Dataset records →
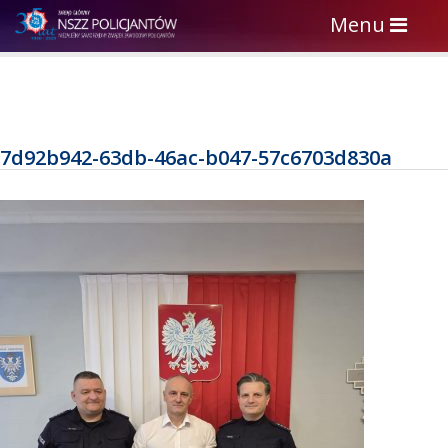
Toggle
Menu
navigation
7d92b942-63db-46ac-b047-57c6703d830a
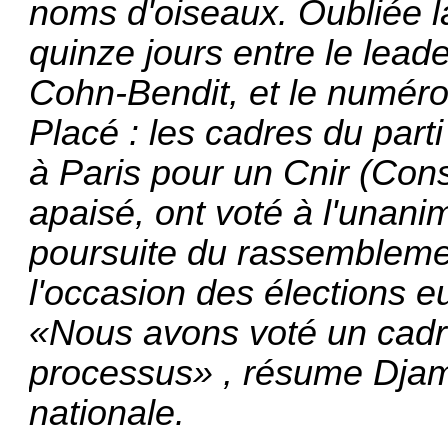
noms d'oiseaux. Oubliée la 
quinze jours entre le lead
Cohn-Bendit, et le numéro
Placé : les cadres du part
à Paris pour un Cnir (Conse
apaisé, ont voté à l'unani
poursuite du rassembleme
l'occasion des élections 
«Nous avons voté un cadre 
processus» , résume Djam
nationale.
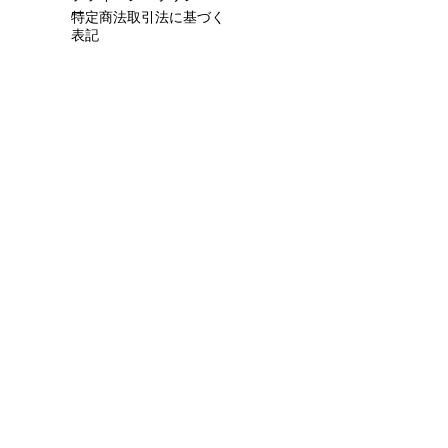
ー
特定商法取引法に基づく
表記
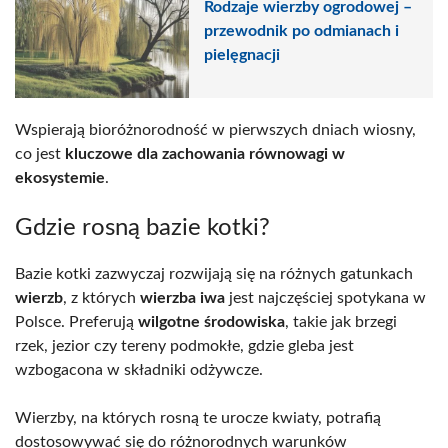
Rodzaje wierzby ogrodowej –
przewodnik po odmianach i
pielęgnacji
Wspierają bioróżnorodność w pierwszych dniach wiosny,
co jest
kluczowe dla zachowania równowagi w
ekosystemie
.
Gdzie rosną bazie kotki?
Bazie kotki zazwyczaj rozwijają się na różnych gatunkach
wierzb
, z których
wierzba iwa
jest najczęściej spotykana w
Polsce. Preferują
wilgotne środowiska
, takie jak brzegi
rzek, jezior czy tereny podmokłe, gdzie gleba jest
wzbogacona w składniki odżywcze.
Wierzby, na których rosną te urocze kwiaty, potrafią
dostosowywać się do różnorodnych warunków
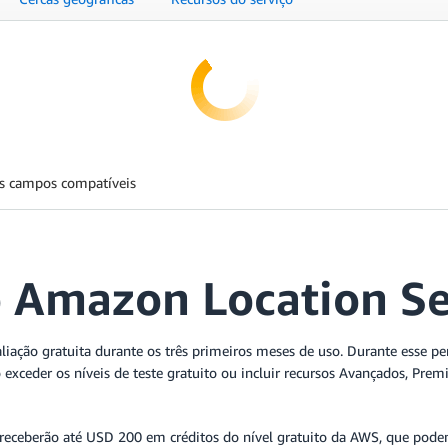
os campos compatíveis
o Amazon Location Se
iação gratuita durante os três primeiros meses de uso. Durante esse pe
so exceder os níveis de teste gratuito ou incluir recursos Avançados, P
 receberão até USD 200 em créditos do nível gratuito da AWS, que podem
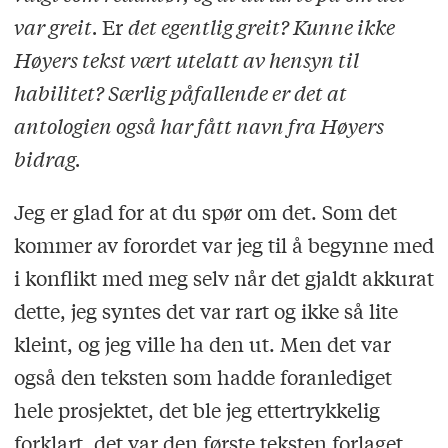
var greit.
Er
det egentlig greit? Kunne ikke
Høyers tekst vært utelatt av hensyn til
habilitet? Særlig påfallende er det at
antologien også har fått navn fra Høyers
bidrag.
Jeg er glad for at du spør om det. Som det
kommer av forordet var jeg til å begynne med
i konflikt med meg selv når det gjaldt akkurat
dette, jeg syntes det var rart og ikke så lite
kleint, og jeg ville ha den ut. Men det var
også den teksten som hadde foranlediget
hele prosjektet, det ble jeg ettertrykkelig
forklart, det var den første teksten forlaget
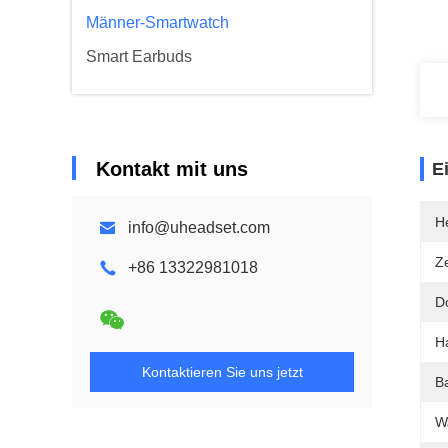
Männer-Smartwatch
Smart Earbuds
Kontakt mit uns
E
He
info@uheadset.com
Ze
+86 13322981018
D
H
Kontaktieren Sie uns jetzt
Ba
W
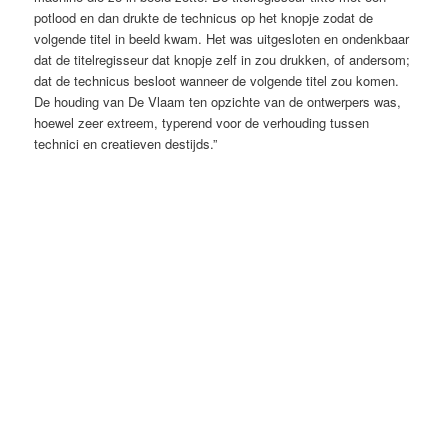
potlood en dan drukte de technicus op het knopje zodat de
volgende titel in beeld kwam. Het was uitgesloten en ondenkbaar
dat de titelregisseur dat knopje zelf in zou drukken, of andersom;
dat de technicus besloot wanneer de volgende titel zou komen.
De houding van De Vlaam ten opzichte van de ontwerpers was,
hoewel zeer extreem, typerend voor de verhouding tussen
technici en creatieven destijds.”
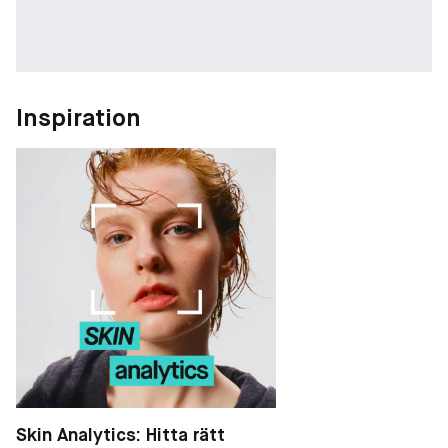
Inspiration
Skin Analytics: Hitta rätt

--

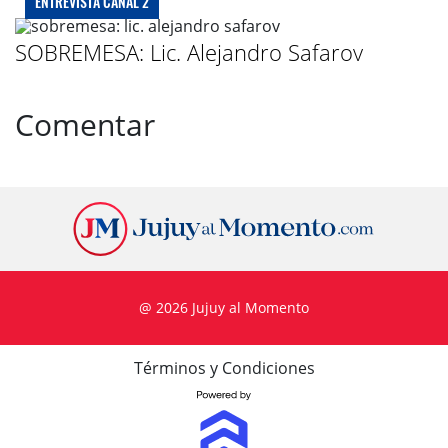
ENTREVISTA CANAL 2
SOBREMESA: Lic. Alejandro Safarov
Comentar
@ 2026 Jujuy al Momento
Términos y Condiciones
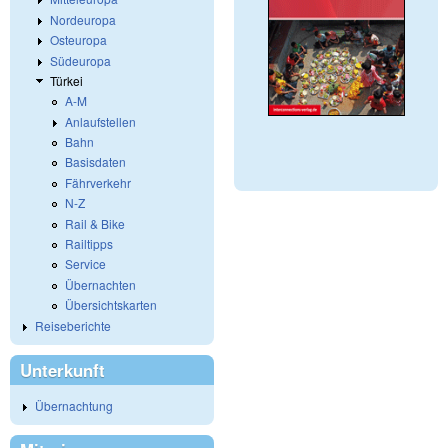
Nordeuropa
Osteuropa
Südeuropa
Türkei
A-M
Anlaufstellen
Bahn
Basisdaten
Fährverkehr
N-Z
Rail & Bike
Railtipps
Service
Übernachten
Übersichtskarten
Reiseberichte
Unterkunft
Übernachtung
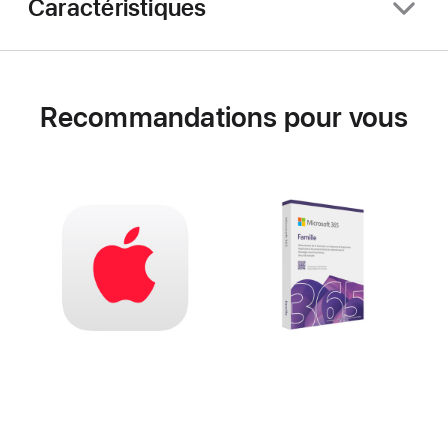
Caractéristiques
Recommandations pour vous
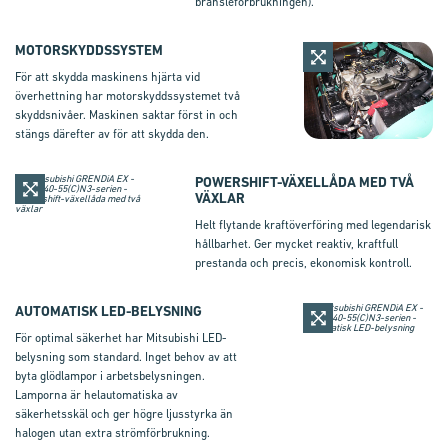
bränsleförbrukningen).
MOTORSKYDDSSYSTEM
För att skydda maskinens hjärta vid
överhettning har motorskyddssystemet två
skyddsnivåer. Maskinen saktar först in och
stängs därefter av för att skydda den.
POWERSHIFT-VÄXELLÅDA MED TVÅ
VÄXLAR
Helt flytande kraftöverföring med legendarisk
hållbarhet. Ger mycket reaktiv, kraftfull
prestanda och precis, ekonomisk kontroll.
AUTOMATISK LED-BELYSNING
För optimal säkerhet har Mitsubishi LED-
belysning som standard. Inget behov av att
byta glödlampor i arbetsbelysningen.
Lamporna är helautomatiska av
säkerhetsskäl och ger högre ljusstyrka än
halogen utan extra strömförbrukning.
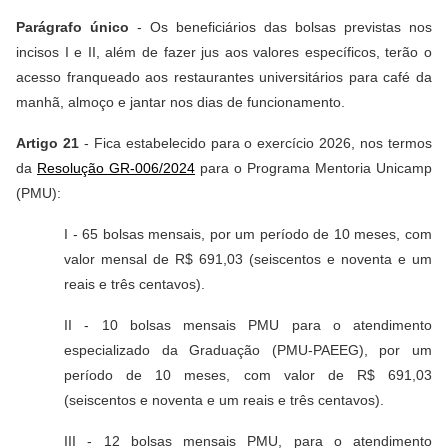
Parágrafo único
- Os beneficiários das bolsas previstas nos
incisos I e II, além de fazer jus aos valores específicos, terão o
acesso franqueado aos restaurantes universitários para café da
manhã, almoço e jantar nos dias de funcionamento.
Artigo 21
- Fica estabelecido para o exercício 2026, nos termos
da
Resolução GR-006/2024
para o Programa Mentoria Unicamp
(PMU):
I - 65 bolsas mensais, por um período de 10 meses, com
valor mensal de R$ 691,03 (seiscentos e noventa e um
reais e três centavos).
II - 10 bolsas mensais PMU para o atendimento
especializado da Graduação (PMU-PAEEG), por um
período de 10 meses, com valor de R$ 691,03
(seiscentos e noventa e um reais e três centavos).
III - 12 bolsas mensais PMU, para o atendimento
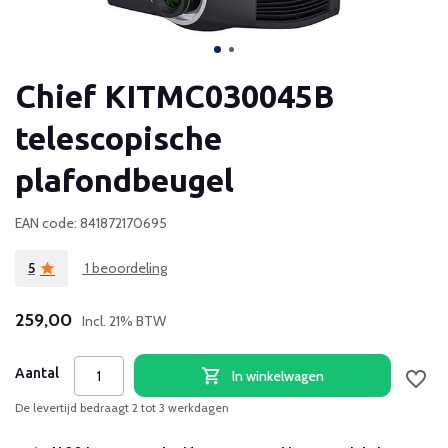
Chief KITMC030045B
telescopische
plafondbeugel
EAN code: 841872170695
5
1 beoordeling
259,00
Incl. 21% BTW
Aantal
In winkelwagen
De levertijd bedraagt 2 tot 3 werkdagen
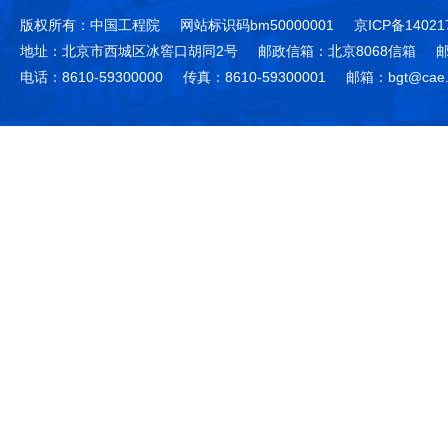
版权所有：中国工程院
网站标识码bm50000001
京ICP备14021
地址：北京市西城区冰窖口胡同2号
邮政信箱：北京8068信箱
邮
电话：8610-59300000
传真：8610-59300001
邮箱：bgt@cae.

TASK ITEM →
Search the entries above for the word "mensais" and copy each line where it appears.

RESULT OF THE TASK →
I - 65 bolsas mensais, por um período de 10 meses, com
II - 10 bolsas mensais PMU para o atendimento
III - 12 bolsas mensais PMU, para o atendimento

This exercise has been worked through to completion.